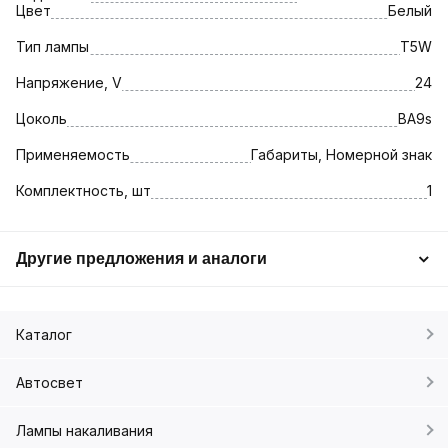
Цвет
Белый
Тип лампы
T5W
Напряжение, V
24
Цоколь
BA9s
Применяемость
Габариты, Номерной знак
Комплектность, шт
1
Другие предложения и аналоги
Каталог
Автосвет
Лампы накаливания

________________________________________

Work task:
In the records above, return only the line that contains "Комплектность, шт" and every line after it through the last, exactly as they appear.

Answer space:
Комплектность, шт
1
Другие предложения и аналоги
Каталог
Автосвет
Лампы накаливания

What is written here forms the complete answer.